Text extracted from pages
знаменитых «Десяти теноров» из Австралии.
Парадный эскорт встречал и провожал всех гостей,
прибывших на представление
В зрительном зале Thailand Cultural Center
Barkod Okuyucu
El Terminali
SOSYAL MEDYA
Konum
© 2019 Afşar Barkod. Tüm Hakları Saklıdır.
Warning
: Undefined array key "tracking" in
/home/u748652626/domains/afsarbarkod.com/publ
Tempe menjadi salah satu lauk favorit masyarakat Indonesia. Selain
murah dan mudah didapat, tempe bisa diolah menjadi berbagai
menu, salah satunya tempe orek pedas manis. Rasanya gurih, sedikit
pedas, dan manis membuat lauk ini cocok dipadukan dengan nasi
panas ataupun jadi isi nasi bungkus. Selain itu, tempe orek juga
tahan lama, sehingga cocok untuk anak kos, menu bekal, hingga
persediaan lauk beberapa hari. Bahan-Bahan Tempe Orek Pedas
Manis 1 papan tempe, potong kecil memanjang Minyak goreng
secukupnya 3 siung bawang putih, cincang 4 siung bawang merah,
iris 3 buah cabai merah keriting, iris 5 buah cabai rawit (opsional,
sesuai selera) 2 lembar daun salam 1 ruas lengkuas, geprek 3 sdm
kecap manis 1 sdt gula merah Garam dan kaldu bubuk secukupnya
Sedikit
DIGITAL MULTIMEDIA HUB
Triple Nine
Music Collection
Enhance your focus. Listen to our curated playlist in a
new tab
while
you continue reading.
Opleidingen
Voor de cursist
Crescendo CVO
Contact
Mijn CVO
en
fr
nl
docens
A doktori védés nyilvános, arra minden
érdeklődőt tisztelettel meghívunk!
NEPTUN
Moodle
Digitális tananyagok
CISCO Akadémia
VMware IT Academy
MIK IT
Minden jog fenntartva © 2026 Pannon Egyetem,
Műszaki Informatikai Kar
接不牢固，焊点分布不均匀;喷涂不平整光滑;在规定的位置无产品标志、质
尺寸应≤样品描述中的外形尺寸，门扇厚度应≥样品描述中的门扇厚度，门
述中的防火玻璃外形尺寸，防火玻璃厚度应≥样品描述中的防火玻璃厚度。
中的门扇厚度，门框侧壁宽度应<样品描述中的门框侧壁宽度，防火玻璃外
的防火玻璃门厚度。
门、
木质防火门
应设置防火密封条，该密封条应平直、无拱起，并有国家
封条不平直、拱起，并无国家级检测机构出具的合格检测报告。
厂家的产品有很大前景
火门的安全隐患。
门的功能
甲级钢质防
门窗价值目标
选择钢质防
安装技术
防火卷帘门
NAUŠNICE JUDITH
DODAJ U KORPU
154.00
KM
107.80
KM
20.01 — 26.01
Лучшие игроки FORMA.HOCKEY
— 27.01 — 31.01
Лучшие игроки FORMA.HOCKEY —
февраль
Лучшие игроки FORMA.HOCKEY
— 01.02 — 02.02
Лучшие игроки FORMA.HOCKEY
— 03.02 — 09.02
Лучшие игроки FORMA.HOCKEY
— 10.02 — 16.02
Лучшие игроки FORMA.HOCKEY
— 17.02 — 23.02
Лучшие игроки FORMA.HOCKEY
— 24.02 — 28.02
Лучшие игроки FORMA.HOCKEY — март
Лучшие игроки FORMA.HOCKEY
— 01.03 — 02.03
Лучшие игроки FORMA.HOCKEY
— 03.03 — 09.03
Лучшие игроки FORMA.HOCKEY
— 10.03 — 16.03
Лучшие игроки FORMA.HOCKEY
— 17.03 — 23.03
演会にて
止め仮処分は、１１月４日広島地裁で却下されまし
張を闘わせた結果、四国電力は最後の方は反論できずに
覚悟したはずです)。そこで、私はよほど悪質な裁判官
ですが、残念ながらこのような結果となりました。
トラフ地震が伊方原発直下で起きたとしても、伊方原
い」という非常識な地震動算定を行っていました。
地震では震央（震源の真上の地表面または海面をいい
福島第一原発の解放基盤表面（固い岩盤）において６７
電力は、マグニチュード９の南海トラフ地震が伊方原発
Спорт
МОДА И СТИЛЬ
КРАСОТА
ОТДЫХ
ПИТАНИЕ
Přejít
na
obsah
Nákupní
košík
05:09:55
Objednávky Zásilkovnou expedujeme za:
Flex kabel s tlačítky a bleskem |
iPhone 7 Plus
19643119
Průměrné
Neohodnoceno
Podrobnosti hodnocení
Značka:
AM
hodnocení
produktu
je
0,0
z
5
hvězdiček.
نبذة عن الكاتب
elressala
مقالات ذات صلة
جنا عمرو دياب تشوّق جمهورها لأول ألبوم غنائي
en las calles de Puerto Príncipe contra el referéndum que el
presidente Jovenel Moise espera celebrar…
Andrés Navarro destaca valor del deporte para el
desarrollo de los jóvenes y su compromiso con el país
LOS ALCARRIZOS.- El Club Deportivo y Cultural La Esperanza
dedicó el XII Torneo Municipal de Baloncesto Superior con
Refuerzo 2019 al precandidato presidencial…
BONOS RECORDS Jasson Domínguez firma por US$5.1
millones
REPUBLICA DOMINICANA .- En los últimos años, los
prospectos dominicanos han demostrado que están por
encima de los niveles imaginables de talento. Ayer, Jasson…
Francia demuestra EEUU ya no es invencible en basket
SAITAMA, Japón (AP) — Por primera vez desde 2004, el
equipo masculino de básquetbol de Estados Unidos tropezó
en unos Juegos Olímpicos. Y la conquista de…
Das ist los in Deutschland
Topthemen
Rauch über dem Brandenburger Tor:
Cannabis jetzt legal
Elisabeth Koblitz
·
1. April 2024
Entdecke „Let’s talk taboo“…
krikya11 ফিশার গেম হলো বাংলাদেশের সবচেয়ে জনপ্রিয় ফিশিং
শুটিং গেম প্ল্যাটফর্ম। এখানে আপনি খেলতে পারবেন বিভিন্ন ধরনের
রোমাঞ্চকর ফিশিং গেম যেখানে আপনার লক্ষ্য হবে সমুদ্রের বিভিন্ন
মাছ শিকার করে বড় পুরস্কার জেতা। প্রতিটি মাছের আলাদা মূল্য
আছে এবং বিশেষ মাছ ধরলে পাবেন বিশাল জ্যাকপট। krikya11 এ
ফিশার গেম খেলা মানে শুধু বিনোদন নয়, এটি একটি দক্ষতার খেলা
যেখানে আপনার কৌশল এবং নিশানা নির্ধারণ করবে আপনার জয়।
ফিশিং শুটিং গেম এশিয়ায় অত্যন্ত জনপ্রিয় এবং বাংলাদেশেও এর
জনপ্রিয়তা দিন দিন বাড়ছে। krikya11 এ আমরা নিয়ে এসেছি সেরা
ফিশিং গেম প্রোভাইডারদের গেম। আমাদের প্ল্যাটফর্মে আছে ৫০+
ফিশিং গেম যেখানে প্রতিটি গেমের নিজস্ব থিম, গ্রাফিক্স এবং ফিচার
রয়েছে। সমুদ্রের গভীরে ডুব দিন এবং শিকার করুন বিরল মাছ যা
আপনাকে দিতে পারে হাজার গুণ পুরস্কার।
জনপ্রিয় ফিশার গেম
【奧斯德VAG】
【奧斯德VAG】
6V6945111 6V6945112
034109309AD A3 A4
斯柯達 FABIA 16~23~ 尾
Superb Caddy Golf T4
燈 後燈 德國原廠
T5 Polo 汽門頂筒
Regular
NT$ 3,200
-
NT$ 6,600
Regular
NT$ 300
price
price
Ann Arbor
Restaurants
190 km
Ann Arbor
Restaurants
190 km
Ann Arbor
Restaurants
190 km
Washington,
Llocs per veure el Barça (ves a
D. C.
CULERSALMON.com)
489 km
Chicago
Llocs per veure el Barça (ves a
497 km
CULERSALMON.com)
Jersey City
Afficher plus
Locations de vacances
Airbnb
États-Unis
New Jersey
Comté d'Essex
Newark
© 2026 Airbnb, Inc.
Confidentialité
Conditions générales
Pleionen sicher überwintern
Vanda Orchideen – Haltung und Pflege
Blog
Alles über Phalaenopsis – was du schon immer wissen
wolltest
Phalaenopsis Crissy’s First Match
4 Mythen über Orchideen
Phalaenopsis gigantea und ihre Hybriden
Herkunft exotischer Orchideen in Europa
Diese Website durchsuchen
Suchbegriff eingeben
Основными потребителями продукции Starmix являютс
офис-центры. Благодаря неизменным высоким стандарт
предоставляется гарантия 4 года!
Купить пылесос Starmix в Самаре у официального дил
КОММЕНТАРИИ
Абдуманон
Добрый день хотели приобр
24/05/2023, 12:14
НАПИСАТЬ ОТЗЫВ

• [ACTIVITY]: Copy the items word for word, from the start through the line that contains "murah dan mudah".

• [RESULT OF THE TASK]:
знаменитых «Десяти теноров» из Австралии.
Парадный эскорт встречал и провожал всех гостей,
прибывших на представление
В зрительном зале Thailand Cultural Center
Barkod Okuyucu
El Terminali
SOSYAL MEDYA
Konum
© 2019 Afşar Barkod. Tüm Hakları Saklıdır.
Warning
: Undefined array key "tracking" in
/home/u748652626/domains/afsarbarkod.com/publ
Tempe menjadi salah satu lauk favorit masyarakat Indonesia. Selain
murah dan mudah didapat, tempe bisa diolah menjadi berbagai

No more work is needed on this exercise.